Keputusan Diterima Pagi, Tahanan Keluar Sore
Juru Bicara KPK Budi Prasetyo menyebut proses administrasi berjalan tanpa hambatan.
“Dimulai dari pagi, kami menerima surat keputusan rehabilitasi, kemudian kami melakukan eksekusi atas keputusan inkrah, kemudian dilanjutkan dengan mengeluarkan para tahanan,” kata Budi, 28 November 2025.
Keppres tersebut sebelumnya disampaikan pemerintah pada Selasa (25/11/2025). Wakil Ketua DPR RI Sufmi Dasco Ahmad menyatakan, “Alhamdulillah, pada hari ini Presiden Republik Indonesia Bapak Prabowo Subianto telah menandatangani surat rehabilitasi terhadap tiga nama tersebut.”
Perkara Akuisisi Jembatan Nusantara
Ketiganya adalah terpidana dalam perkara akuisisi PT Jembatan Nusantara (JN) yang dinilai merugikan negara Rp1,25 triliun.

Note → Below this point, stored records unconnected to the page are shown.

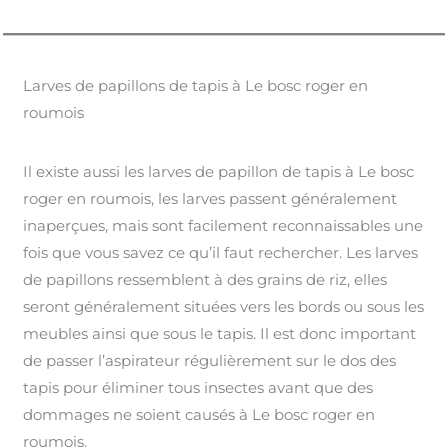
Larves de papillons de tapis à Le bosc roger en
roumois
Il existe aussi les larves de papillon de tapis à Le bosc
roger en roumois, les larves passent généralement
inaperçues, mais sont facilement reconnaissables une
fois que vous savez ce qu’il faut rechercher. Les larves
de papillons ressemblent à des grains de riz, elles
seront généralement situées vers les bords ou sous les
meubles ainsi que sous le tapis. Il est donc important
de passer l’aspirateur régulièrement sur le dos des
tapis pour éliminer tous insectes avant que des
dommages ne soient causés à Le bosc roger en
roumois.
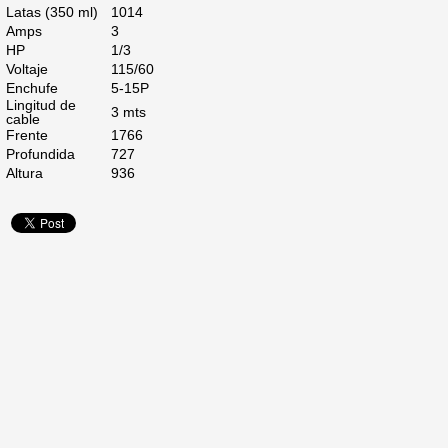
Latas (350 ml)
1014
Amps
3
HP
1/3
Voltaje
115/60
Enchufe
5-15P
Lingitud de
3 mts
cable
Frente
1766
Profundida
727
Altura
936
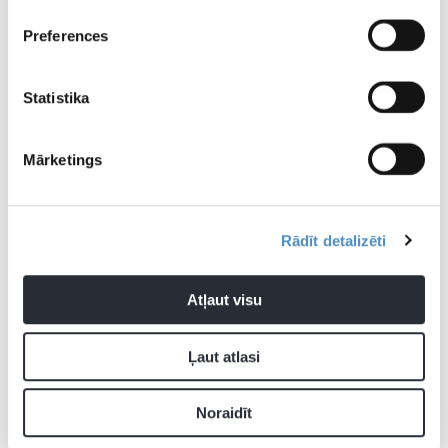
Preferences
Statistika
Mārketings
Rādīt detalizēti
Atļaut visu
Ļaut atlasi
Noraidīt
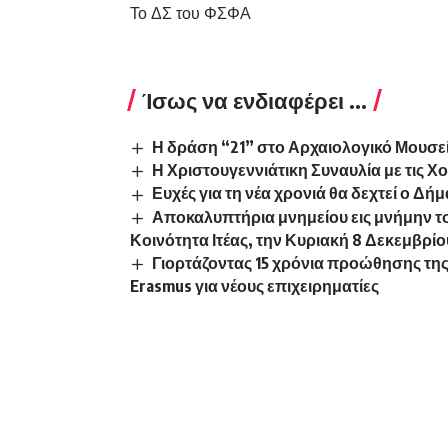
Το ΔΣ του ΦΣΦΑ
Ίσως να ενδιαφέρει ...
Η δράση “21” στο Αρχαιολογικό Μουσε
Η Χριστουγεννιάτικη Συναυλία με τις Χ
Ευχές για τη νέα χρονιά θα δεχτεί ο Δ
Αποκαλυπτήρια μνημείου εις μνήμην τ
Κοινότητα Ιτέας, την Κυριακή 8 Δεκεμβρί
Γιορτάζοντας 15 χρόνια προώθησης της
Erasmus για νέους επιχειρηματίες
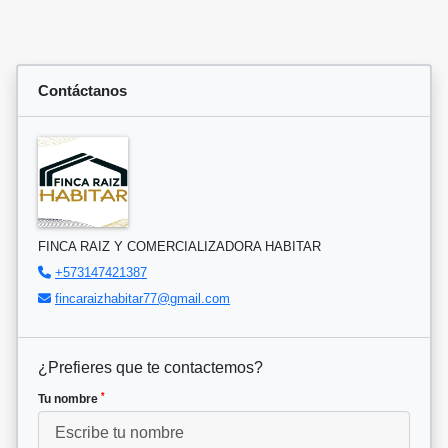
Contáctanos
FINCA RAIZ Y COMERCIALIZADORA HABITAR
+573147421387
fincaraizhabitar77@gmail.com
¿Prefieres que te contactemos?
*
Tu nombre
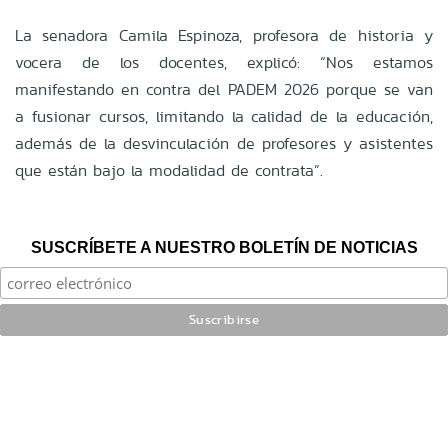
La senadora Camila Espinoza, profesora de historia y
vocera de los docentes, explicó: “Nos estamos
manifestando en contra del PADEM 2026 porque se van
a fusionar cursos, limitando la calidad de la educación,
además de la desvinculación de profesores y asistentes
que están bajo la modalidad de contrata”.
SUSCRÍBETE A NUESTRO BOLETÍN DE NOTICIAS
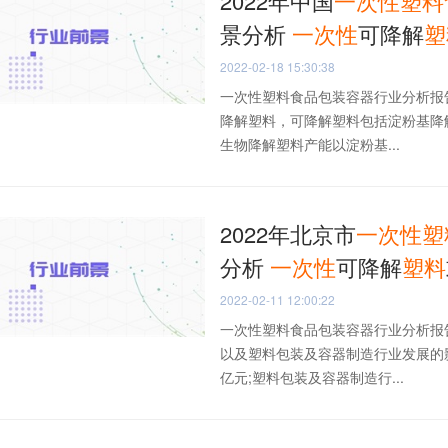
2022年中国
一次性
塑料
景分析
一次性
可降解
塑
2022-02-18 15:30:38
一次性塑料食品包装容器行业分析报
降解塑料，可降解塑料包括淀粉基降解塑
生物降解塑料产能以淀粉基...
2022年北京市
一次性
塑
分析
一次性
可降解
塑料
2022-02-11 12:00:22
一次性塑料食品包装容器行业分析报
以及塑料包装及容器制造行业发展的影响
亿元;塑料包装及容器制造行...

Pengadilan Negeri Jakarta Pusat memvonis Ira 4 tahun 6 bulan penjara. Dua direksi lainnya juga dijatuhi hukuman dalam putusan serupa.
Jalur Aspirasi Publik
Menurut Kementerian Sekretariat Negara, rehabilitasi berawal dari masukan publik yang disalurkan melalui DPR.

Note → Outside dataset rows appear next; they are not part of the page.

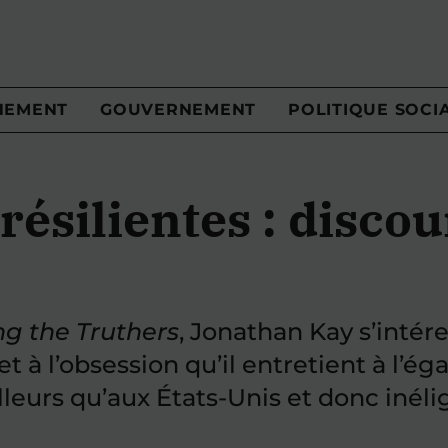
NEMENT
GOUVERNEMENT
POLITIQUE SOCI
 résilientes : disco
g the Truthers
, Jonathan Kay s’int
t à l’obsession qu’il entretient à l’
illeurs qu’aux États-Unis et donc inéli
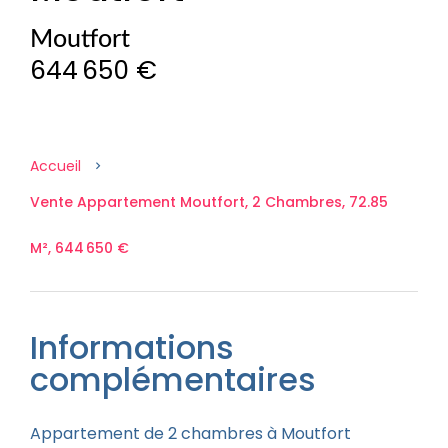
Moutfort
644 650 €
Accueil
Vente Appartement Moutfort, 2 Chambres, 72.85
M², 644 650 €
Informations
complémentaires
Appartement de 2 chambres à Moutfort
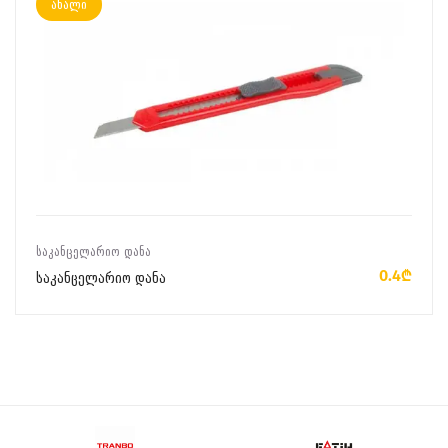
ახალი
ᲙᲐᲚᲐᲗᲐᲨᲘ ᲓᲐᲛᲐᲢᲔᲑᲐ
ᲡᲐᲙᲐᲜᲪᲔᲚᲐᲠᲘᲝ ᲓᲐᲜᲐ
0.4₾
საკანცელარიო დანა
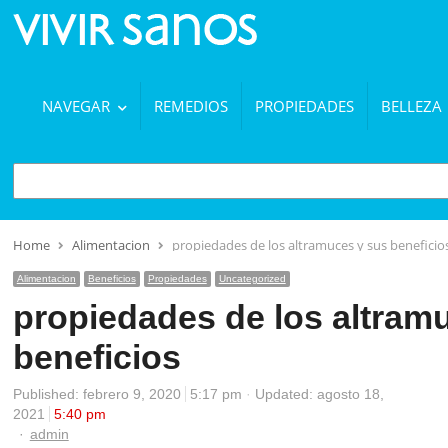
NAVEGAR
REMEDIOS
PROPIEDADES
BELLEZA
BUSCAR
Home
Alimentacion
propiedades de los altramuces y sus beneficio
Alimentacion
Beneficios
Propiedades
Uncategorized
propiedades de los altram
beneficios
Published:
febrero 9, 2020
5:17 pm
Updated: agosto 18,
2021
5:40 pm
Author
admin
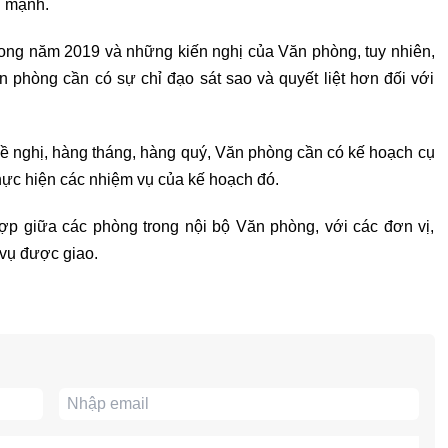
n mạnh.
rong năm 2019 và những kiến nghị của Văn phòng, tuy nhiên,
 phòng cần có sự chỉ đạo sát sao và quyết liệt hơn đối với
ề nghị, hàng tháng, hàng quý, Văn phòng cần có kế hoạch cụ
thực hiện các nhiệm vụ của kế hoạch đó.
p giữa các phòng trong nội bộ Văn phòng, với các đơn vị,
 vụ được giao.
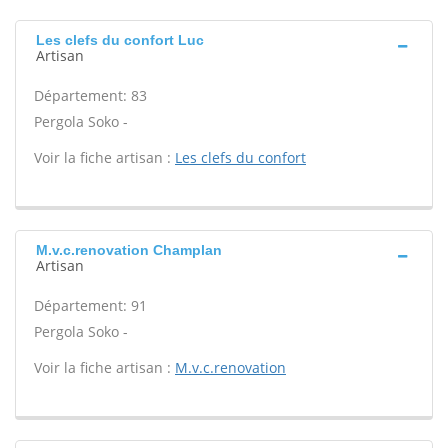
Les clefs du confort Luc
Artisan
Département: 83
Pergola Soko -
Voir la fiche artisan :
Les clefs du confort
M.v.c.renovation Champlan
Artisan
Département: 91
Pergola Soko -
Voir la fiche artisan :
M.v.c.renovation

Mensesneg Prasetyo Hadi menegaskan, “Ada aspirasi masyarakat yang disampaikan ke DPR, lalu kami lakukan kajian hukum sebelum akhirnya diusulkan kepada Presiden,” ucapnya pada 25 November 2025.
Dukungan dari Pihak Keluarga
Zaim Uchrowi, suami Ira, pernah menyampaikan pembelaan melalui surat terbuka pada 24 Juli 2025.